My apologies, since this will be a non-update from me, but I felt it should be important for me to at least temporarily provide a reply to inspire others to look into these issues.

No problem, no need to apologize. This is life, it is complicated, and we have to make pragmatic choices! :)

The simple truth is that Sublime Text + LaTeXTools currently gives me a much faster and unproblematic workflow. It also has significant advantages in fuzzy finding references and citations. And it is near-instantaneous in comparison to the slow mess I had with vim.

I'm glad to hear that Sublime++ works well for you. For me, neovim with VimTeX is fast and works more or less exactly as I want it to work, and I try to help make it work as best as possible for all users.

I'd like to return to vimtex in the future since I do want to convert to a cross-platform vim setup. However, at the moment, this too severely impacts my work.

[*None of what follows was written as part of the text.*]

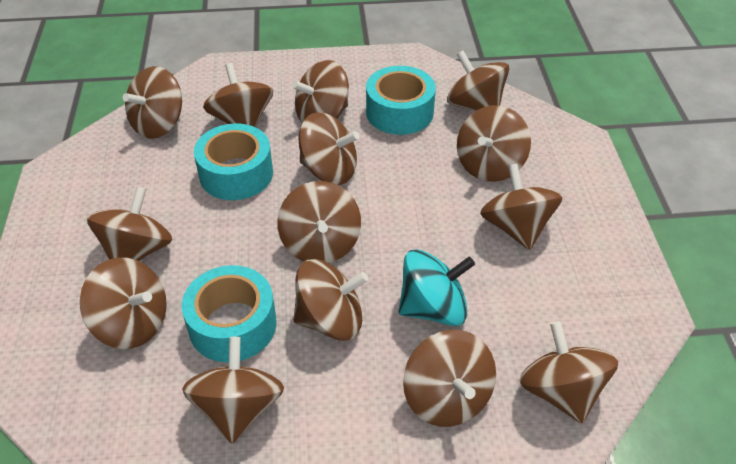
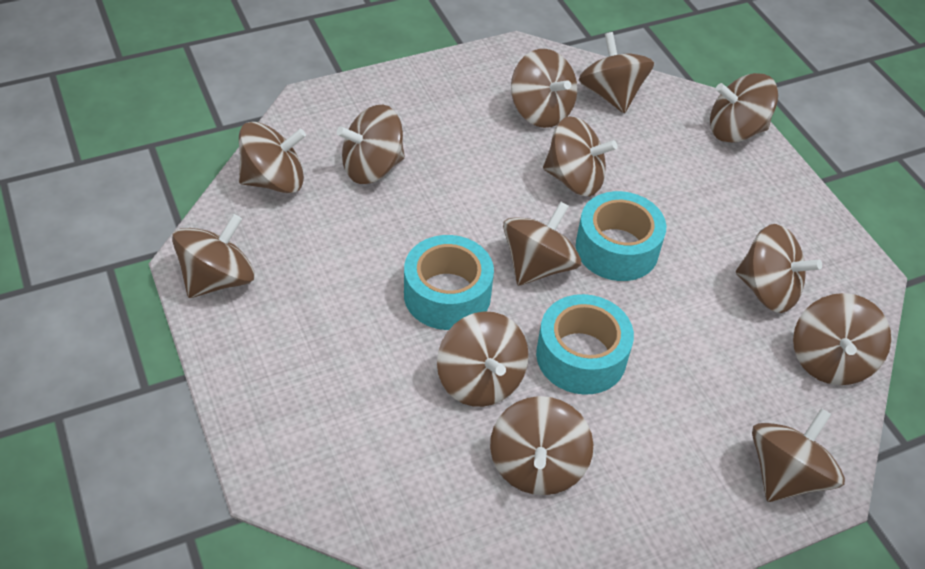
brown spinning top: [80,258,167,349] [87,186,172,261] [123,66,182,139] [182,337,284,444] [203,63,273,127] [277,181,361,263] [292,60,349,123] [293,259,368,341] [298,112,360,185] [403,330,496,427] [447,51,509,111] [457,105,531,182] [480,164,563,250] [519,321,618,423] = 14 -> [172,214,255,298] [239,122,306,193] [337,105,405,184] [437,311,529,407] [490,396,593,495] [503,201,581,286] [511,49,577,128] [543,116,617,196] [579,32,654,113] [710,73,778,143] [736,224,822,313] [752,408,845,502] [793,293,891,385] = 13
turquoise spinning top: [399,249,475,326] = 1 -> none = 0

Thanks for your help. I am on the various subreddits and am subscribed to watch to vimtex development and I'll keep an eye. I hope that the speed issues can be improved in the future, particularly when used in conjunction with macOS.

You're of course more than welcome back at any time. I'll not be able to improve speed issues unless they are reported well and I'm able to reproduce or at the very least understand the main causes. But I'll continue my efforts, and with time and help from users I hope to improve things further in the future.